● WHAT IS REQUIRED
Only an exact reprint of all the data is acceptable.

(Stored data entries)
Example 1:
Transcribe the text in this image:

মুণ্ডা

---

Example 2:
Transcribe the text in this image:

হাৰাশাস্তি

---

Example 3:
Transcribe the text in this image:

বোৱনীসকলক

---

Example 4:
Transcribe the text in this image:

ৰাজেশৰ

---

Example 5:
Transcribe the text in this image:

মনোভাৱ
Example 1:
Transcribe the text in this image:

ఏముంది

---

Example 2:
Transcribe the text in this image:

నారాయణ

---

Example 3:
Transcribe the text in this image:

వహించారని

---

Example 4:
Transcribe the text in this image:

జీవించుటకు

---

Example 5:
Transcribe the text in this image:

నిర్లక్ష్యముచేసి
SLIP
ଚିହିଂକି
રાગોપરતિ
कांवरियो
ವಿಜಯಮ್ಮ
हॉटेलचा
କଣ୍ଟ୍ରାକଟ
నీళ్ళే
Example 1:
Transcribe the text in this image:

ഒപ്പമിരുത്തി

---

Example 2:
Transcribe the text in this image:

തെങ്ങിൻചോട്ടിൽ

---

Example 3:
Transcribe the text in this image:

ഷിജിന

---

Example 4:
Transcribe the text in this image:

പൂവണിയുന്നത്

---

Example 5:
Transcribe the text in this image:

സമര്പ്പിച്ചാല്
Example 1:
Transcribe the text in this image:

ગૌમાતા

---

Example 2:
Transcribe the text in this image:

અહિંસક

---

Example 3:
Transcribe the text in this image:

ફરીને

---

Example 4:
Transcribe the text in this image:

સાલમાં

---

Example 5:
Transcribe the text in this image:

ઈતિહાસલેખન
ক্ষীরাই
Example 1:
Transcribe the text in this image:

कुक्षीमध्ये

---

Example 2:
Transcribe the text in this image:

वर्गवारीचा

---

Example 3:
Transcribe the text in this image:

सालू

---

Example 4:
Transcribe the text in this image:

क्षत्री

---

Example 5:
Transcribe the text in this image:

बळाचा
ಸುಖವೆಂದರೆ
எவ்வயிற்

● FINISHED TASK
Example 1:
Transcribe the text in this image:

মুণ্ডা

---

Example 2:
Transcribe the text in this image:

হাৰাশাস্তি

---

Example 3:
Transcribe the text in this image:

বোৱনীসকলক

---

Example 4:
Transcribe the text in this image:

ৰাজেশৰ

---

Example 5:
Transcribe the text in this image:

মনোভাৱ
Example 1:
Transcribe the text in this image:

ఏముంది

---

Example 2:
Transcribe the text in this image:

నారాయణ

---

Example 3:
Transcribe the text in this image:

వహించారని

---

Example 4:
Transcribe the text in this image:

జీవించుటకు

---

Example 5:
Transcribe the text in this image:

నిర్లక్ష్యముచేసి
SLIP
ଚିହିଂକି
રાગોપરતિ
कांवरियो
ವಿಜಯಮ್ಮ
हॉटेलचा
କଣ୍ଟ୍ରାକଟ
నీళ్ళే
Example 1:
Transcribe the text in this image:

ഒപ്പമിരുത്തി

---

Example 2:
Transcribe the text in this image:

തെങ്ങിൻചോട്ടിൽ

---

Example 3:
Transcribe the text in this image:

ഷിജിന

---

Example 4:
Transcribe the text in this image:

പൂവണിയുന്നത്

---

Example 5:
Transcribe the text in this image:

സമര്പ്പിച്ചാല്
Example 1:
Transcribe the text in this image:

ગૌમાતા

---

Example 2:
Transcribe the text in this image:

અહિંસક

---

Example 3:
Transcribe the text in this image:

ફરીને

---

Example 4:
Transcribe the text in this image:

સાલમાં

---

Example 5:
Transcribe the text in this image:

ઈતિહાસલેખન
ক্ষীরাই
Example 1:
Transcribe the text in this image:

कुक्षीमध्ये

---

Example 2:
Transcribe the text in this image:

वर्गवारीचा

---

Example 3:
Transcribe the text in this image:

सालू

---

Example 4:
Transcribe the text in this image:

क्षत्री

---

Example 5:
Transcribe the text in this image:

बळाचा
ಸುಖವೆಂದರೆ
எவ்வயிற்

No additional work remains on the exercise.